* Your assignment *
Please copy the data below exactly; none of the pictures in it belong in the copy.

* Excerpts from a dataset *
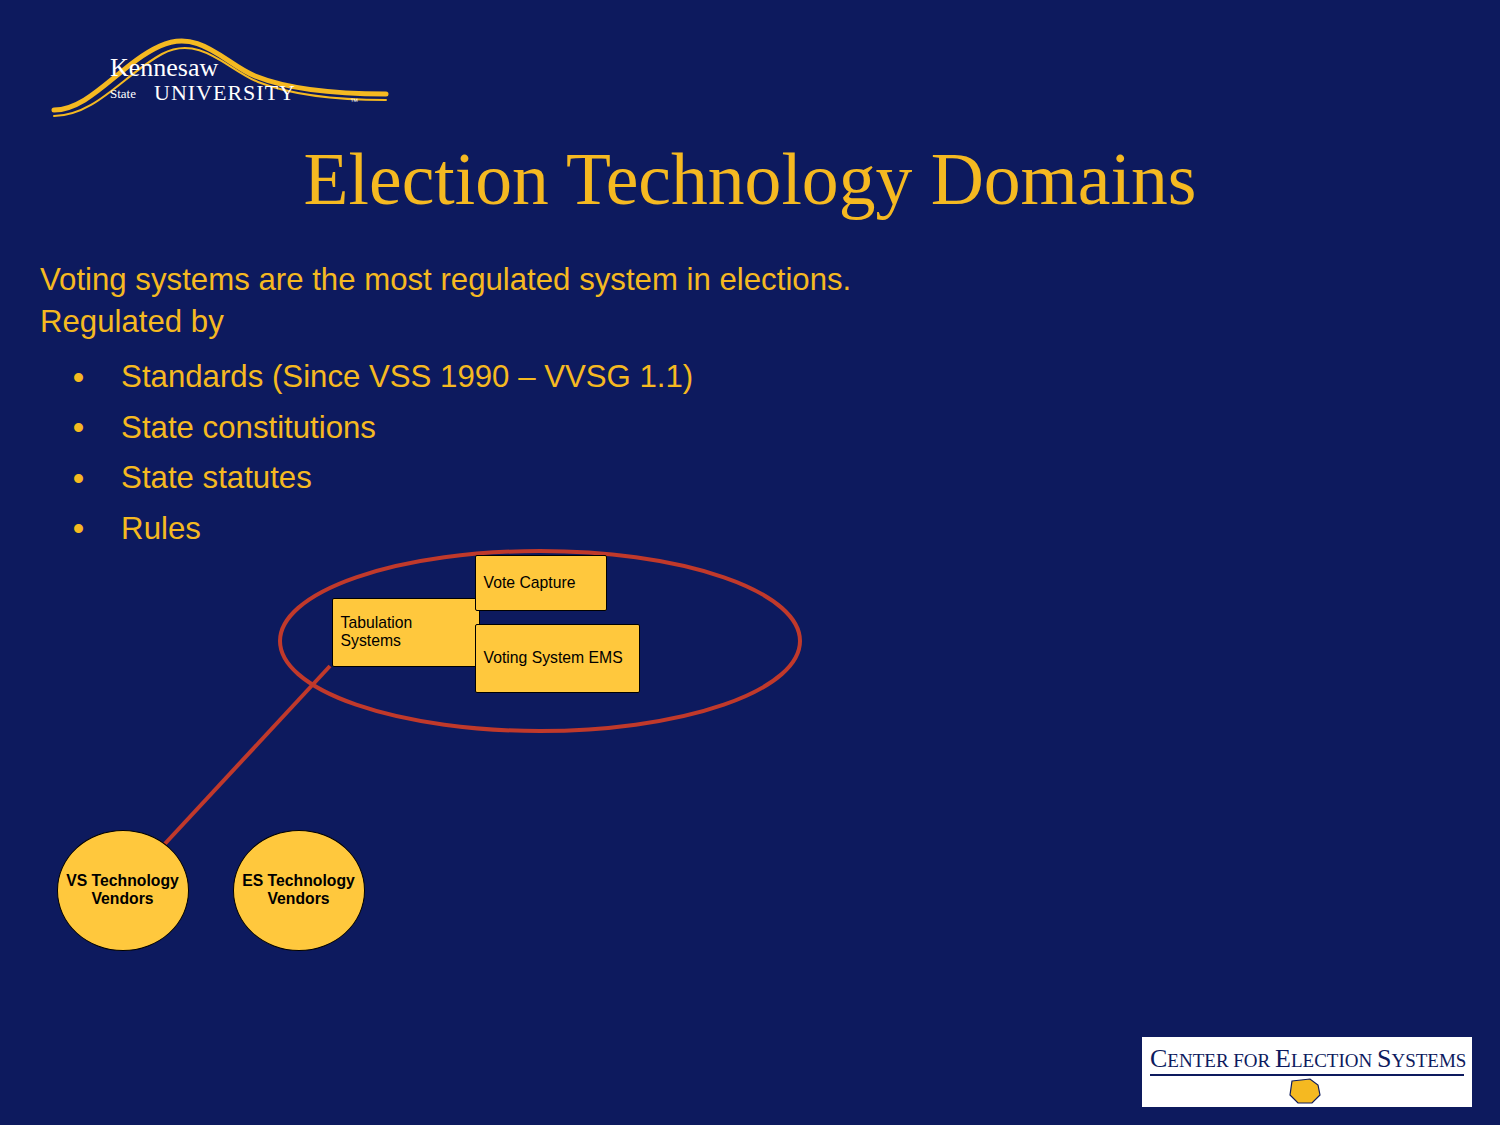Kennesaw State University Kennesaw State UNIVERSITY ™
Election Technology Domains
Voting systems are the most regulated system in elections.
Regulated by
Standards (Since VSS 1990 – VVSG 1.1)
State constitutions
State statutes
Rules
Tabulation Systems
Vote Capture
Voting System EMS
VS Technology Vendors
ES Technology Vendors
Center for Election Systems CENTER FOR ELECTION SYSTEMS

* Problem solution *
Kennesaw State University Kennesaw State UNIVERSITY ™
Election Technology Domains
Voting systems are the most regulated system in elections.
Regulated by
Standards (Since VSS 1990 – VVSG 1.1)
State constitutions
State statutes
Rules
Tabulation Systems
Vote Capture
Voting System EMS
VS Technology Vendors
ES Technology Vendors
Center for Election Systems CENTER FOR ELECTION SYSTEMS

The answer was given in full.